I am not meant to drive, I’m meant to be driven
October 11, 2006
I'm in limbo. I know where I came from. I know where I am. I just don't know where I am going. All my life, I've known I'm not good with directions but this is appalling. When you are the driver, you have all the opportunity to drive the car anywhere you like. You can even bang the car directly to a wall if you want to. But what if you don't know where you want to go? I know I can't just stand still for I will be causing traffic. So I am just driving aimlessly, steering to anywhere the road may lead. But am I not just wasting fuel, driving around with nowhere to go? But as they say, life is a journey not a destination.
Depressingly Lazy
October 10, 2006
I'm depressed. I have no motivation in doing anything.
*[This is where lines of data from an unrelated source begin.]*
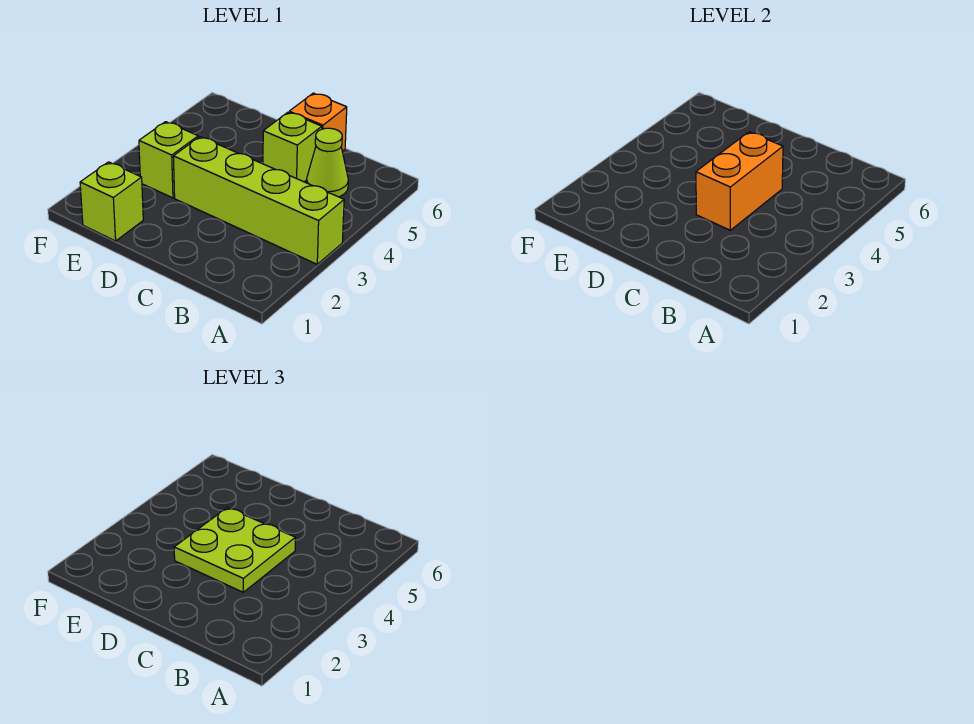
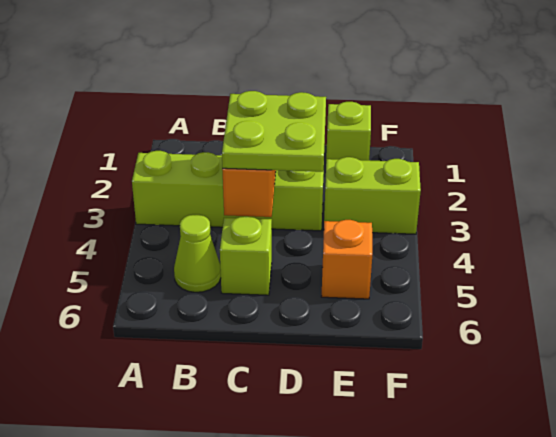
orange 1x1 brick [289,93,347,151] -> orange 1x1 brick moved to [321,220,372,299]
lime 1x1 brick [139,122,198,198] -> lime 1x2 brick [324,157,421,234]

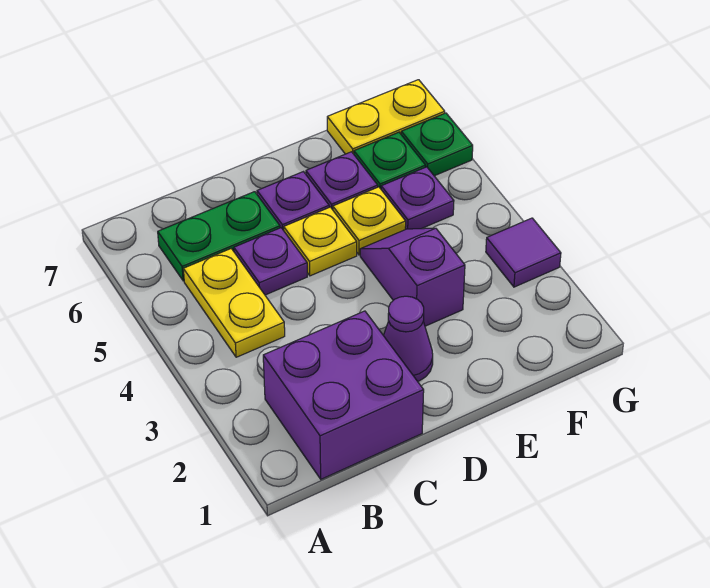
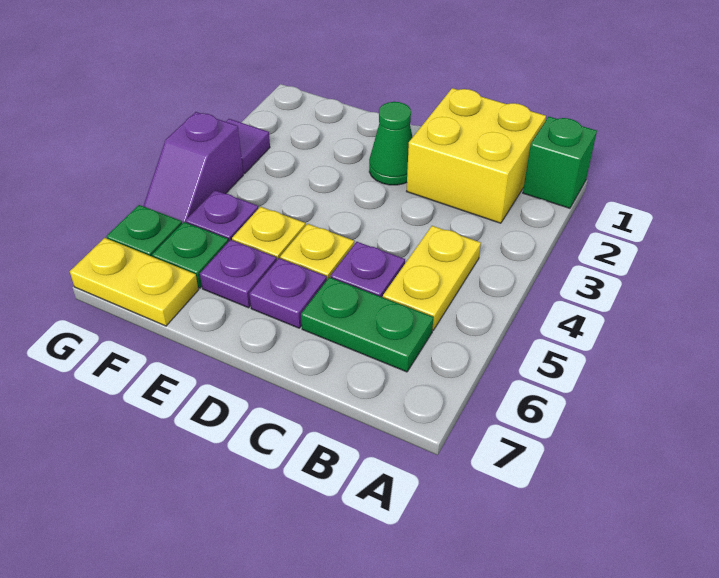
none -> green 1x1 brick [523,117,597,208]
purple 2x2 brick [263,311,424,479] -> yellow 2x2 brick [407,88,546,223]
purple 1x1 cone [383,296,433,381] -> green 1x1 cone [369,102,412,185]
purple 1x2 slope [360,228,465,326] -> purple 1x2 slope moved to [143,112,243,223]

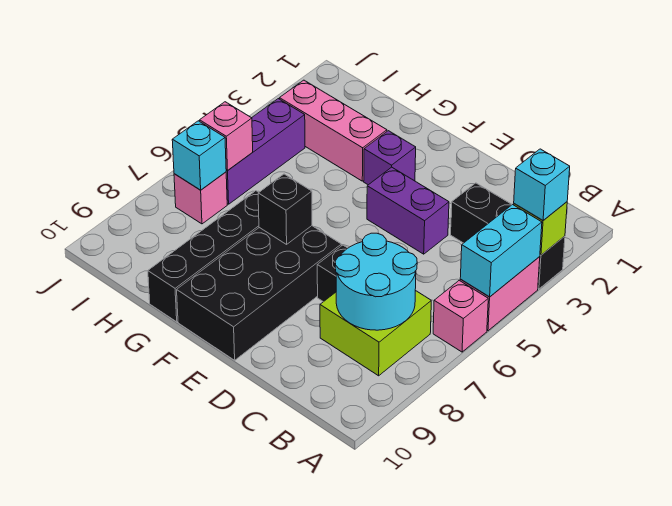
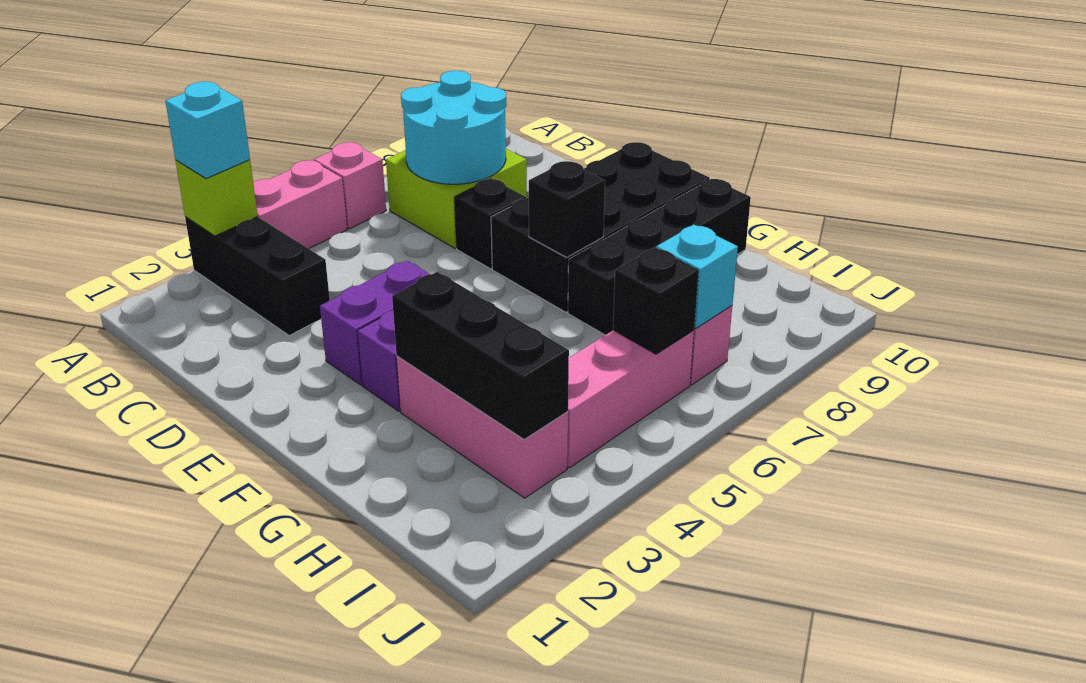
cyan 1x2 brick [460,205,542,297] -> none
purple 1x2 brick [367,167,449,254] -> purple 1x2 brick turned to [320,261,430,385]
none -> black 1x3 brick [392,272,569,440]
purple 1x3 brick [226,99,305,204] -> pink 1x3 brick [567,330,694,468]
pink 1x1 brick [200,102,253,171] -> black 1x1 brick [613,248,699,354]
I'm always tired and lethargic. I just want to lie down in bed and rest. Hmmmm…. To be honest, I might not be depressed because I am also innately lazy. I might just be plain old lazy because the feelings I just described also tell of my Juan Tamad attitude. I have this habit of resting first even if I am not yet tired (sometimes, I haven't even started yet). Though technically, I do have a valid reason to be depressed. But I'm not sure if my depression is just masquerading my laziness or it is the other way around. They say depression is unchanneled anger. It is anger turned inward. Instead of expressing it, we internalize it turning it to burdened hurt and guilt. Gosh, this is hard —- psycho-analyzing oneself <sigh>.
Into the light
October 9, 2006
Decisions. Decisions. Decisions. We all have to make decisions everyday of our lives. To the mundane : What am I gonna eat? How long will I take my shower? And to the huge ones : Am I gonna accept the job offer? Will I forgive him again? For the important decisions we have to make, we must consider the outcome of our choice — on how it will adversely affect our lives and the lives of other people as well. We must consider the repercussions of our decision. If there is anything I've learned in making critical decisions, it is to never make them at night. Yup, you read it right —- never make life-altering decisions during night time. Why? Because at night, it would seem as if there is no tomorrow — you are just living for the moment. What you see in the dark will look different in the light. I think that's why most of the "bad" things happen in the hours of darkness —– robberies, murder, suicide, conception of unwanted pregnancies, drug use, etc.
Don’t shoot the messenger
October 4, 2006
I shun being the bearer of bad news. Given the choice, I'd rather deliver good news. I like making people happy even if I'm just the messenger. Recently, I reluctantly became an expert in breaking bad (and shocking) news to people I know and to people I've met for the first time. Name it, I've done it through all mediums : in person, through text, in a phone call, using email and what have you. Through all these, I've learned that it requires tact, sensitivity, a careful choice of words and a good reading of the personality of the receiver to relay such message. With strangers, you just have to wing it and go with your gut. So far, nobody has gone berserk on me. So, to all the people who needs to deliver bad news, please DON'T look at me ——– I've had more than enough to last me a lifetime.